The hypokalaemic effects of beta₂-adrenergic agonists may be potentiated by concomitant treatment with aminophylline. There is an increased risk of hypokalaemia when theophylline derivatives are given with corticosteroids or diuretics (see 4.4 Special warnings and precautions for use).

Pregnancy

It is not known whether theophyllines can cause foetal harm when administered to pregnant women. Although the safe use of theophylline during pregnancy has not been established relative to potential risk to the foetus, theophyllines have been used during pregnancy without teratogenicity or other adverse foetal effect. Because of the risk of uncontrolled asthma, their safety during pregnancy when clearly needed is generally not seriously questioned. As with other drugs, aminophylline should only be used during pregnancy if considered essential by the physician. Theophylline crosses the placenta.

Breast-feeding

Theophylline is distributed into milk and may occasionally induce irritability or other signs of toxicity in nursing infants, and therefore should not be used if the mother is breast-feeding her infant.

Fertility

Animal reproduction studies have not been performed with theophyllines.

None known.

Adverse events are usually a consequence of gastrointestinal irritation, stimulation of the central nervous system and effects on the cardiovascular system. Hypotension, arrhythmias and convulsions may follow intravenous injection, particularly if the injection is too rapid, and sudden deaths have been reported. Severe toxicity may occur without preceding milder symptoms (see also 4.9 Overdose).

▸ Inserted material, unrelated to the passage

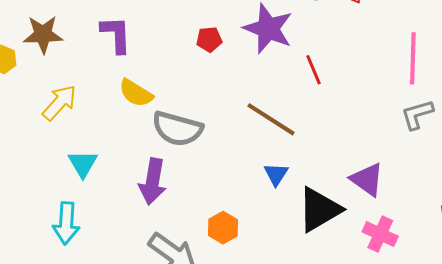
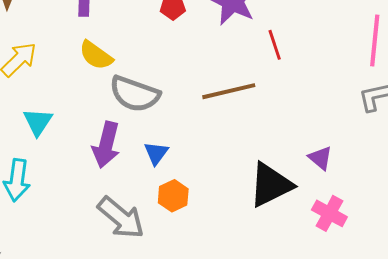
brown line: (271, 119) -> (229, 91), turned -50
blue triangle: (276, 174) -> (156, 153), moved
purple triangle: (367, 179) -> (320, 158), size x0.7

Immune system disorders: Hypersensitivity reactions (see also Skin and subcutaneous tissue disorders).

Metabolism and nutrition disorders: Metabolic disturbances such as hypokalaemia, hypophosphataemia, and hyponatraemia may occur.

Nervous system/Psychiatric disorders: Headache, insomnia, confusion, restlessness, hyperventilation, anxiety, vertigo/dizziness, tremor. Higher doses may lead to maniacal behaviour, delirium and convulsions.

Eye disorders: Visual disturbances.

Cardiac disorders: Palpitations, tachycardia, cardiac arrhythmias, hypotension.

Gastrointestinal disorders: Nausea, vomiting, abdominal pain, diarrhoea, gastro-oesophageal reflux, gastrointestinal bleeding.

Skin and subcutaneous tissue disorders: Rash, maculo-papular rash, erythema, pruritus, urticaria, exfoliative dermatitis.

General/Administration site reactions: Higher doses may result in hyperthermia and extreme thirst.

Reporting of suspected adverse reactions

Reporting suspected adverse reactions after authorisation of the medicinal product is important. It allows continued monitoring of the benefit/risk balance of the medicinal product. Healthcare professionals are asked to report any suspected adverse reactions via the Yellow Card Scheme at: www.mhra.gov.uk/yellowcard.

Aminophylline injection is not stable in solutions having a pH of substantially less than 8, however, the drug appears to be relatively stable in large volume parenteral solutions over a wide pH range (3.5-8.6) if Aminophylline concentrations do not exceed 40mg per ml. The activity of alkali-sensitive drugs will be reduced by Aminophylline, these drugs should not be added to IV fluids containing Aminophylline.